Frances strikes me as someone who takes her work very, very seriously, and you can feel it in this character.

Yeah, and I think that was probably a large part of that initial abrasion between the two of us. Both Frances and Mildred were going to war with everyone. She didn’t want to rehearse. I like a bit of rehearsal but she didn’t want to rehearse, really, with any of the cops, because she was going to war with the cops and she didn’t want to be friendly with them. That makes sense now, after I’ve thought about it. It was all fine. But our spats were born out of that, I think; born out of Mildred, rather than born out of Frances.

Ebbing, Missouri feels so specifically American. How much travel was required to get that right?

When I was writing this I was traveling around America. I got in during winter in Chicago, then got a train to Colorado, and was traveling around there. Then up to Montana. Then later, when I was thinking about Missouri, I thought I’d better go there [laughs]. My usual trick with the Irish plays is to set things on islands I’ve never been to.
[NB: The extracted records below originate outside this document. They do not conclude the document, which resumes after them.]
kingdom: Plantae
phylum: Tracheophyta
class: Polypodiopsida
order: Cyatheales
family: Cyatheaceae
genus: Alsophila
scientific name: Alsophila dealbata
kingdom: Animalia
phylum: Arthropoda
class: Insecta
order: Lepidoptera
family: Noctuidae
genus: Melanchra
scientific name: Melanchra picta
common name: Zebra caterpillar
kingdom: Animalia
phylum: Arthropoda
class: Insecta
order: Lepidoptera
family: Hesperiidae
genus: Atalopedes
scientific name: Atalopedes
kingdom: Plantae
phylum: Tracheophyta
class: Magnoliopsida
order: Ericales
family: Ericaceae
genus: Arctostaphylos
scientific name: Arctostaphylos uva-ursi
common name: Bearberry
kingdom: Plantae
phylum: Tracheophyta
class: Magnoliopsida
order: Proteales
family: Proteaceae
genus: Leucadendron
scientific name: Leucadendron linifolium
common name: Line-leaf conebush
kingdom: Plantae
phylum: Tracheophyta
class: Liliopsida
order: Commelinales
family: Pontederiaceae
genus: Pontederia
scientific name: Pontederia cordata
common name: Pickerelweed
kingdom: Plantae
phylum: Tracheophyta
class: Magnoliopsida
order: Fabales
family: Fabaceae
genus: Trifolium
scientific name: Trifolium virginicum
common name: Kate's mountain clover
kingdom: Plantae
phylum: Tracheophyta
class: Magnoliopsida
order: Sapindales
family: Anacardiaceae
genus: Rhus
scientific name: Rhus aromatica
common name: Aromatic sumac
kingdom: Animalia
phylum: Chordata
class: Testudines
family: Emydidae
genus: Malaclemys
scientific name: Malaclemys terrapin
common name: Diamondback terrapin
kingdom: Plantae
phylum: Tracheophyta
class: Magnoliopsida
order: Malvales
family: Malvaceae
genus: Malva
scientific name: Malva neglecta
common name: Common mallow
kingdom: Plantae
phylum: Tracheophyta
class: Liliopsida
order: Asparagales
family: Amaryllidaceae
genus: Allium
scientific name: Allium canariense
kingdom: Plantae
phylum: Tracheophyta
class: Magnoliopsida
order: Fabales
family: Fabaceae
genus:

Hasn’t that ever gotten you in trouble?

No, no—I’ve never told anyone that. [laughs]

With this, for me, it was about loving American literature. Flannery O’Connor and J.D. Salinger and all the greats. Traveling and listening. As a kid, as a poor-ish, working-class kid, even visiting America seemed like an impossible dream. Every time I ever went anywhere in America, it always felt cinematic and dreamlike and like a movie from the ’70s or something.

That hasn’t really gone away. It’s not like you go to small towns and you’re sitting there with your screenplay, taking notes. It’s just this beautiful dream that you’re taking in. Not in a David Lynch kind of way, but there’s something cinematic about what they might see as a mundane, small town. Which, technically, Ebbing is. I wanted to show it was beautiful. And while it’s not as much of a character as Bruges is to In Bruges, having it be a character in the film. I like films where it feels like you’ve been to the place after the fact.

You have yet to set a film in anything that you would consider a hometown.

No, nothing in England. The first play I wrote that was set in England was only a couple of years ago—Hangmen. I think it might just be too close to home somehow, or I’m not seeing the cinema of it because I’m in England all the time. I’d probably do something in Ireland because that still has a cinema to it for me. But I think if I went back and watched a bunch of Nic Roeg films, or even Powell & Pressburger, I might change my mind. I’d love to do something like A Canterbury Tale, because I love the English language. But it’s about not doing something in a place that feels too modern.

Is there something to the notion of taking an outsider’s look at something, that perhaps you can see the roots that are oblivious to people on the inside?

Maybe, I’m not sure. I know what you’re getting at, but I certainly didn’t want to be patronizing. I didn’t even want it to be an outsider’s comment on small-town America. Even though I’d say Paris, Texas was a go-to American movie for me and Ben Davis, the DP, in terms of color and tone and visual beauty. And that film does feel like it’s a genius German’s look at America. An homage to that. I don’t think this film is anything like that, but that’s not for me to decide. I was hoping to be more jumping in and being with the reality. I know what you mean, but I think it would take a distance for me to see that.

I guess the good thing would be for it to be both. For it to be truthful to all these people and truthful for anyone living in a town like that. But still be beautiful enough for it to be cinematic, on top of it.